Vrienden die toevallig mooie dingen aan de muur hebben hangen. Een moeder en dochter in een Russisch badhuis, blozend en bloot, onbekrompen van afmetingen maar toch intiem en ingetogen. Vier meisjes, leunend tegen een zondoorstoofd muurtje in Katwijk. Een meisje dat viool speelt, ze heeft net haar arm laten zakken. Maar ook knotwilgen langs een vliet, zo knotterig als het maar kan, bollenvelden, een blik in een verregende Stormsteeg...

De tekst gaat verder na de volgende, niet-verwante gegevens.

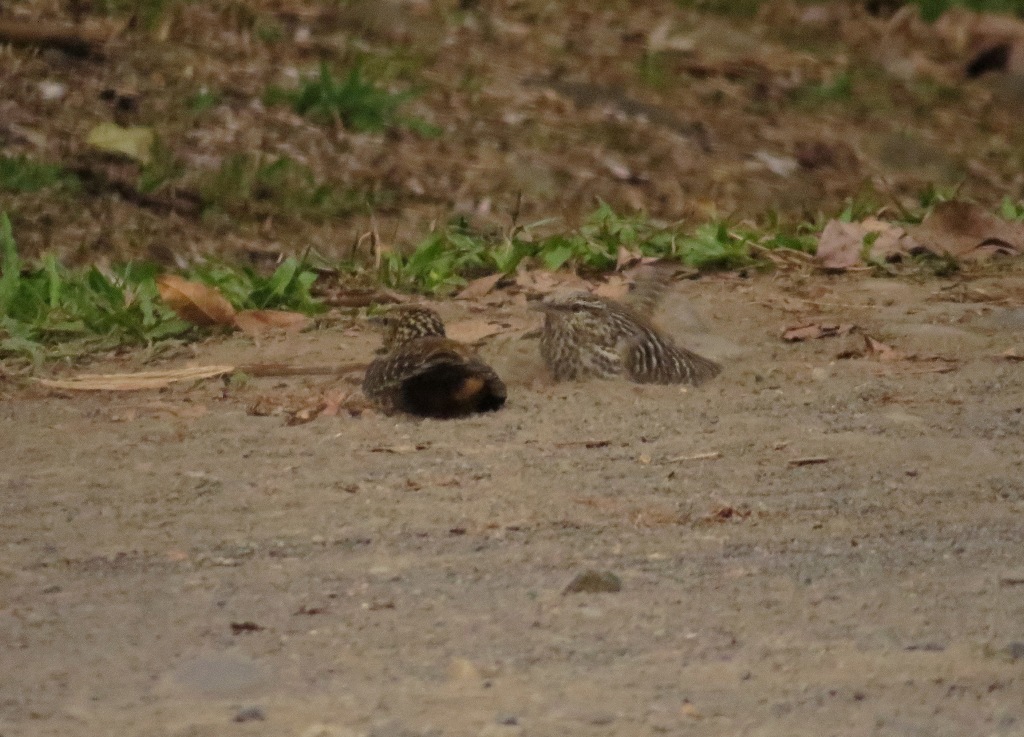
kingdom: Animalia
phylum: Chordata
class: Aves
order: Passeriformes
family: Troglodytidae
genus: Campylorhynchus
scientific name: Campylorhynchus zonatus
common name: Band-backed wren
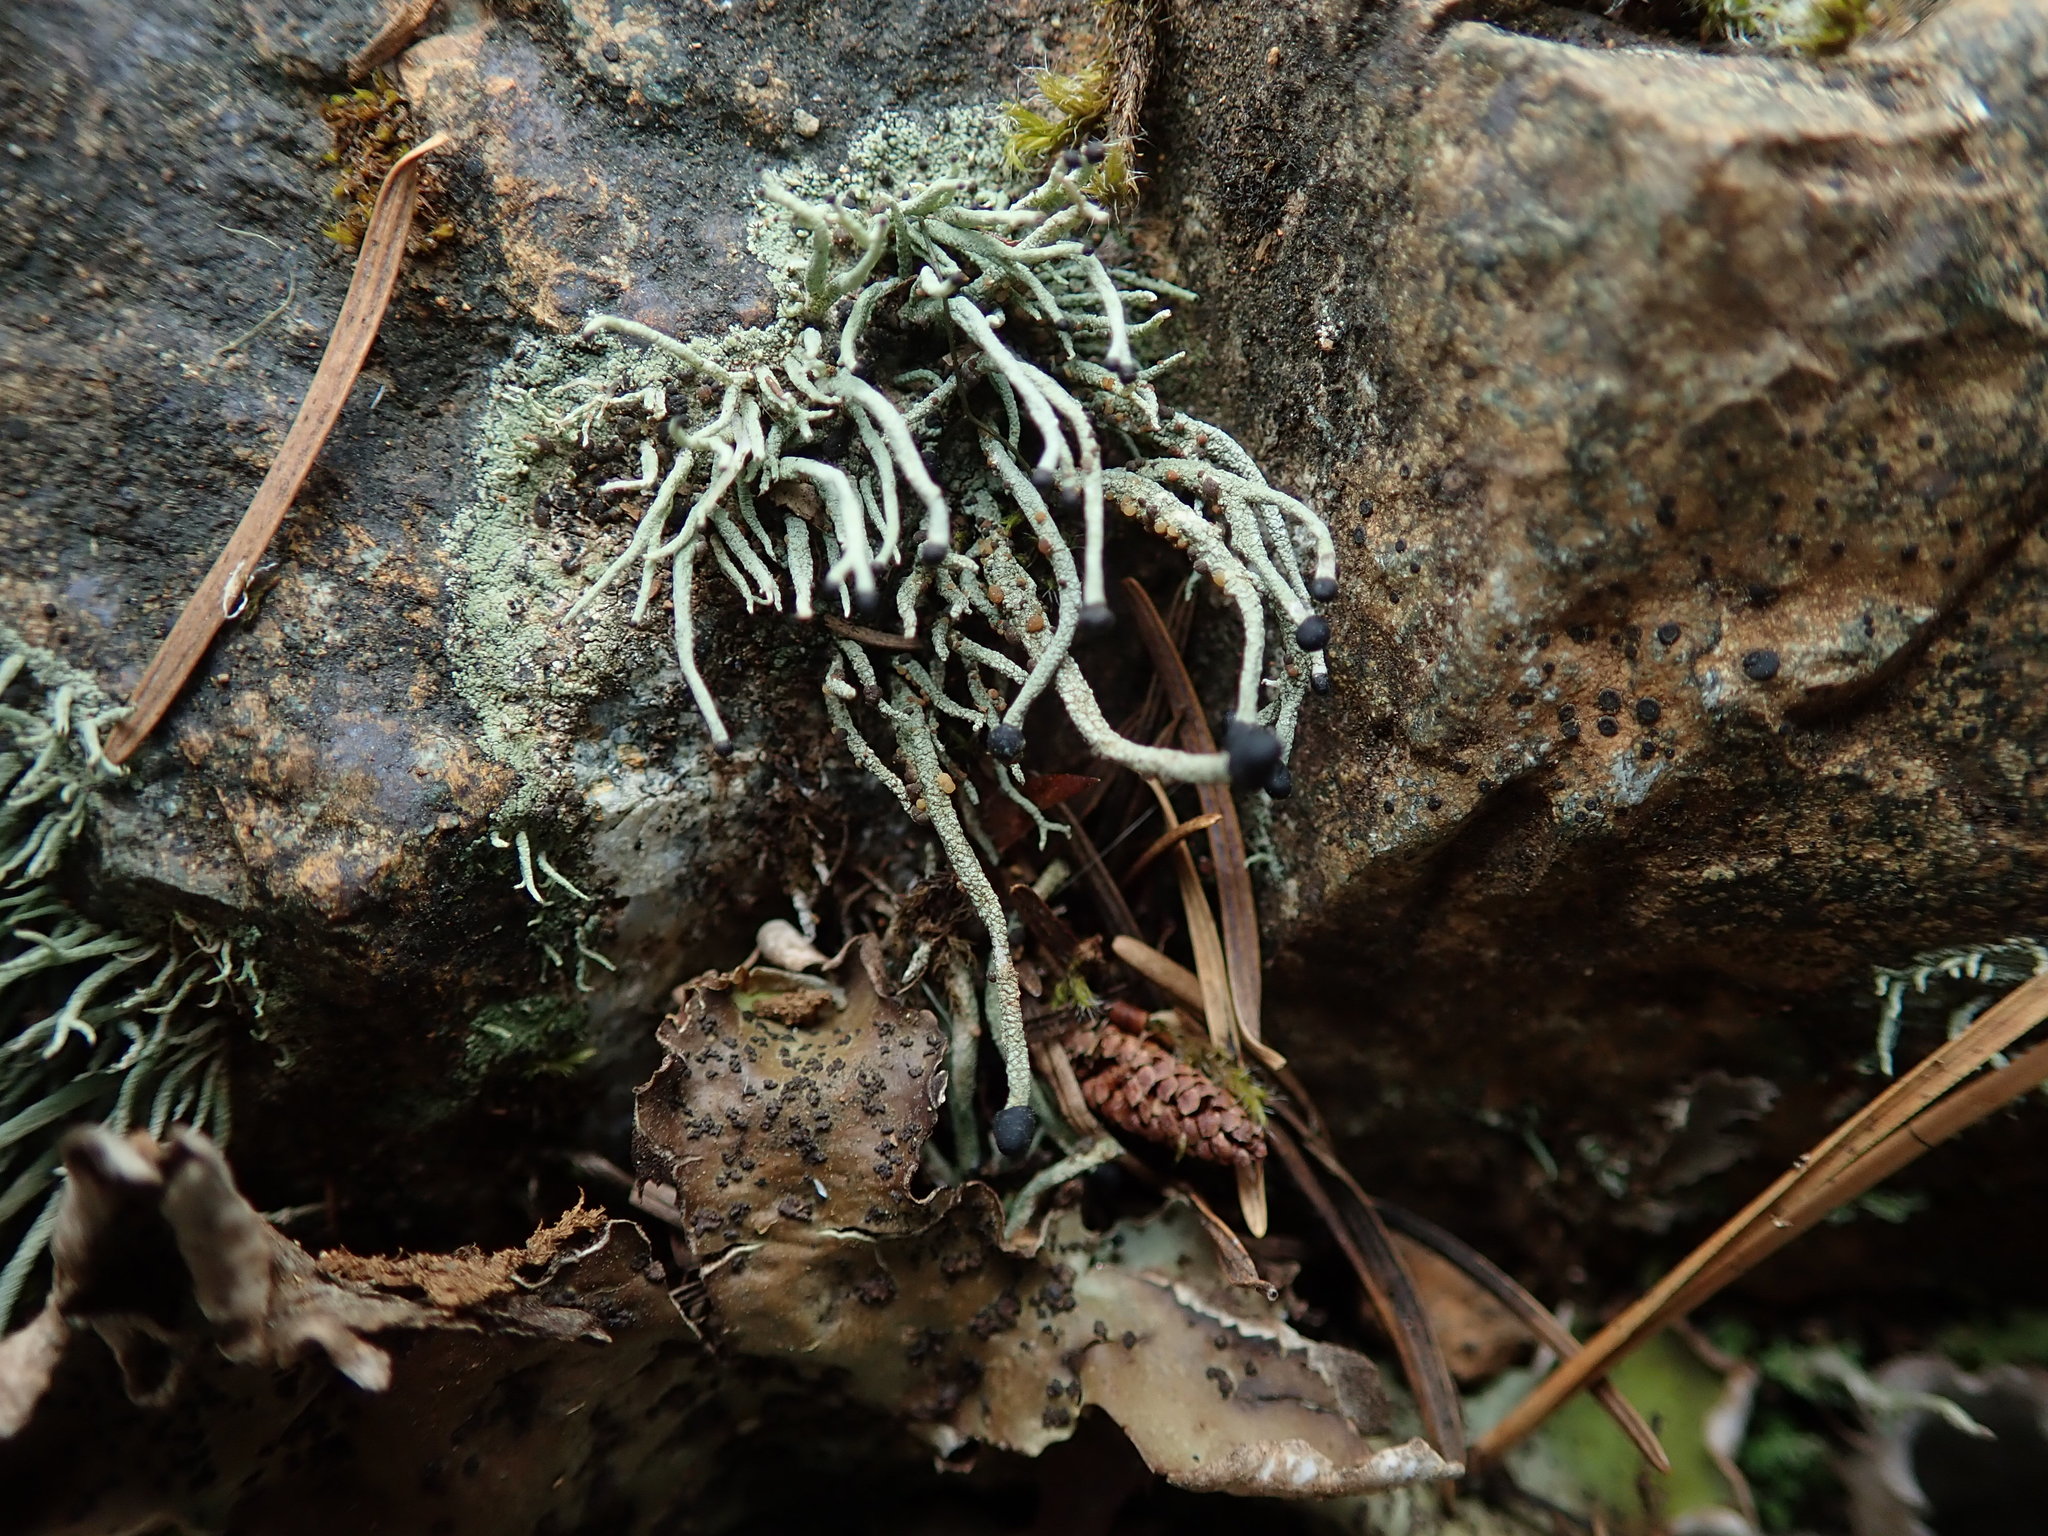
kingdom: Fungi
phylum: Ascomycota
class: Lecanoromycetes
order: Lecanorales
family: Cladoniaceae
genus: Pilophorus
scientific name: Pilophorus acicularis
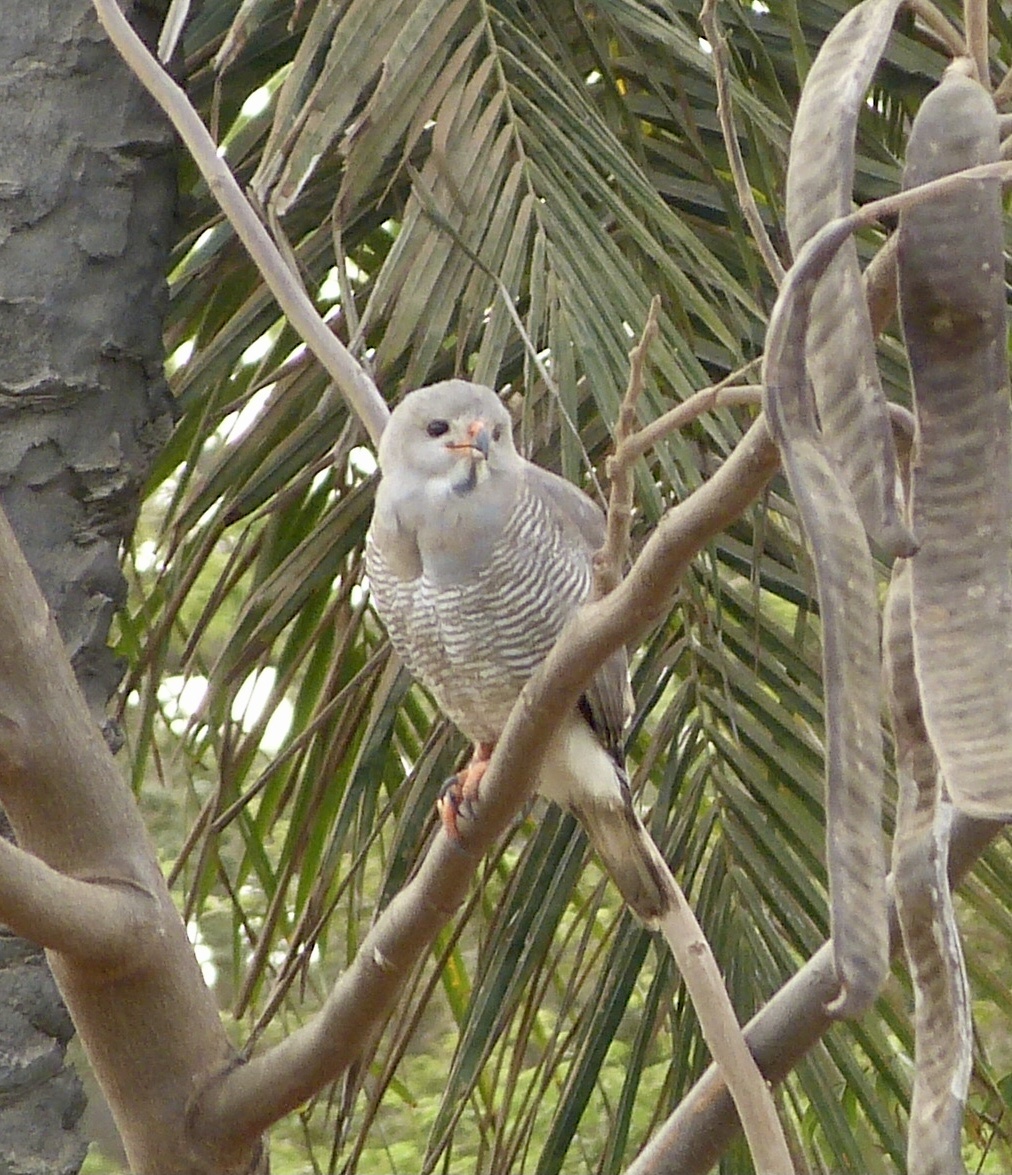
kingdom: Animalia
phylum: Chordata
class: Aves
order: Accipitriformes
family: Accipitridae
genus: Kaupifalco
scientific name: Kaupifalco monogrammicus
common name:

Het zijn werken van Natalia Dik, de Russische schilderes die samen met haar man Peter Rijs de galerie exploiteert. Landschappen, stillevens en portretten, in olieverf geschilderd in een losse, expressieve stijl. Natalia is niet de enige die hier hangt. PR2 herbergt een unieke verzameling realistische kunst, overwegend geschilderd en plein air, in de buitenlucht.

Peter Rijs begon zijn galerie vier jaar geleden aan de Geldersekade, verkaste naar de Zeedijk en vond hier aan de Voorburgwal in oktober dit jaar de perfecte ruimte, met hoge wanden waaraan hij ook grotere stukken kan ophangen. We praten achterin aan tafel, vlakbij de keuken, waar het altijd lekker ruikt.

Van oorsprong is Peter een 'techneut', maar gevoel voor kunst had hij altijd al. Elf jaar geleden wilde hij portretten laten maken van zijn zoon en dochter en zat hij een beetje te googelen naar de Zaandijkse kunstenaar Cor Dik, die hij kende. 'Kreeg ik ineens een hit naar aan advertentie op Marktplaats, gezet door een Russisch meisje dat verkering had met een jongen uit Maastricht. Ze zocht schilderopdrachten voor haar moeder Natalia, die toevallig ook Dik heette.'

Toen hij Natalia's werk zag, wist Peter meteen: díe moet ik hebben. Natalia zat toen in Kiel en kwam naar Amsterdam, 'met rollen schilderslinnen onder haar arm, zo'n Russisch veldezeltje en een rugzak.' Ze maakte twee prachtige portretten van Peter z'n kinderen en vertrok daarna weer. 'Ik vond haar wel aardig,' zegt hij.

Maar twee jaar later zat Natalia weer een tijdje in Duitsland, kwam op bezoek 'en toen ging het balletje aan het rollen. Drie jaar geleden zijn we getrouwd.'

Natalia is geboren in 1961 in Novoaltaisk, een dorp in de buurt van Novosibirsk in Zuid-Siberië. Haar opleiding kreeg ze 1400 kilometer verderop, in Sint-Petersburg. 'Maar dat maakte me niets uit,' zegt ze. 'Ik had geen enkele twijfel: ik wilde schilder worden.'

Wel was het een enorm verschil met haar geboortedorp. 'Sint-Petersburg is als een lieve oude dame, die precies weet hoe 't hoort. Heel anders dan Moskou. Moskou is..' en ze neemt een onverschillige, onderuitgezakte houding aan.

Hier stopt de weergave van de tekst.